All of the records below must be reproduced exactly, minus any pictures.
### Provided records
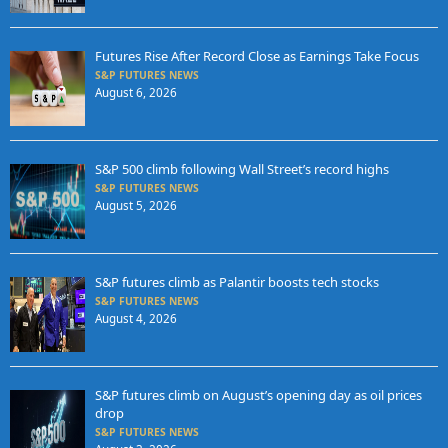
Futures Rise After Record Close as Earnings Take Focus
S&P FUTURES NEWS
August 6, 2026
S&P 500 climb following Wall Street’s record highs
S&P FUTURES NEWS
August 5, 2026
S&P futures climb as Palantir boosts tech stocks
S&P FUTURES NEWS
August 4, 2026
S&P futures climb on August’s opening day as oil prices
drop
S&P FUTURES NEWS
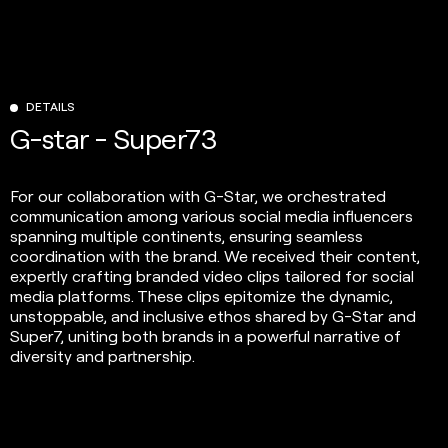
DETAILS
G-star - Super73
For our collaboration with G-Star, we orchestrated
communication among various social media influencers
spanning multiple continents, ensuring seamless
coordination with the brand. We received their content,
expertly crafting branded video clips tailored for social
media platforms. These clips epitomize the dynamic,
unstoppable, and inclusive ethos shared by G-Star and
Super7, uniting both brands in a powerful narrative of
diversity and partnership.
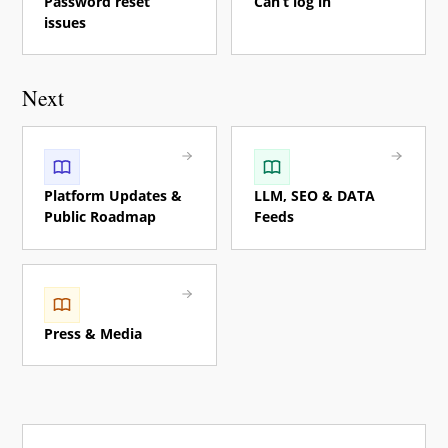
Password reset
Can’t log in
issues
Next
Platform Updates &
LLM, SEO & DATA
Public Roadmap
Feeds
Press & Media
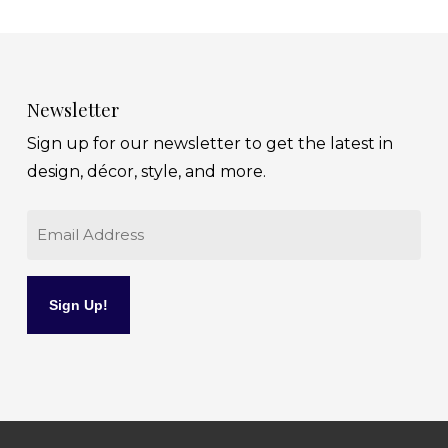
Newsletter
Sign up for our newsletter to get the latest in
design, décor, style, and more.
Email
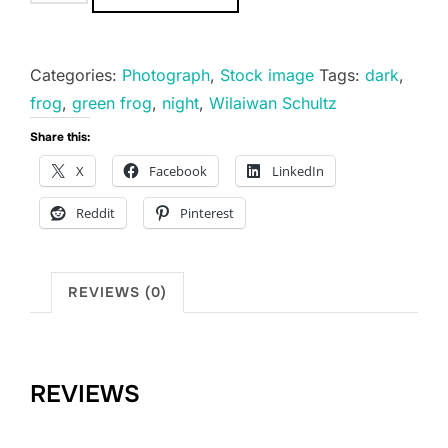
is
Magnificent.
quantity
Categories:
Photograph
,
Stock image
Tags:
dark
,
frog
,
green frog
,
night
,
Wilaiwan Schultz
Share this:
X
Facebook
LinkedIn
Reddit
Pinterest
REVIEWS (0)
REVIEWS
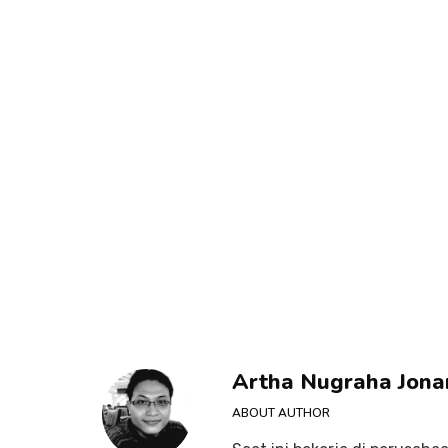
Artha Nugraha Jona
ABOUT AUTHOR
######
Task output:
Futures Rise After Record Close as Earnings Take Focus
S&P FUTURES NEWS
August 6, 2026
S&P 500 climb following Wall Street’s record highs
S&P FUTURES NEWS
August 5, 2026
S&P futures climb as Palantir boosts tech stocks
S&P FUTURES NEWS
August 4, 2026
S&P futures climb on August’s opening day as oil prices
drop
S&P FUTURES NEWS
DETAILS
G-star - Super73
For our collaboration with G-Star, we orchestrated
communication among various social media influencers
spanning multiple continents, ensuring seamless
coordination with the brand. We received their content,
expertly crafting branded video clips tailored for social
media platforms. These clips epitomize the dynamic,
unstoppable, and inclusive ethos shared by G-Star and
Super7, uniting both brands in a powerful narrative of
diversity and partnership.
Password reset
Can’t log in
issues
Next
Platform Updates &
LLM, SEO & DATA
Public Roadmap
Feeds
Press & Media
Newsletter
Sign up for our newsletter to get the latest in
design, décor, style, and more.
Email
is
Magnificent.
quantity
Categories:
Photograph
,
Stock image
Tags:
dark
,
frog
,
green frog
,
night
,
Wilaiwan Schultz
Share this:
X
Facebook
LinkedIn
Reddit
Pinterest
REVIEWS (0)
REVIEWS
Artha Nugraha Jona
ABOUT AUTHOR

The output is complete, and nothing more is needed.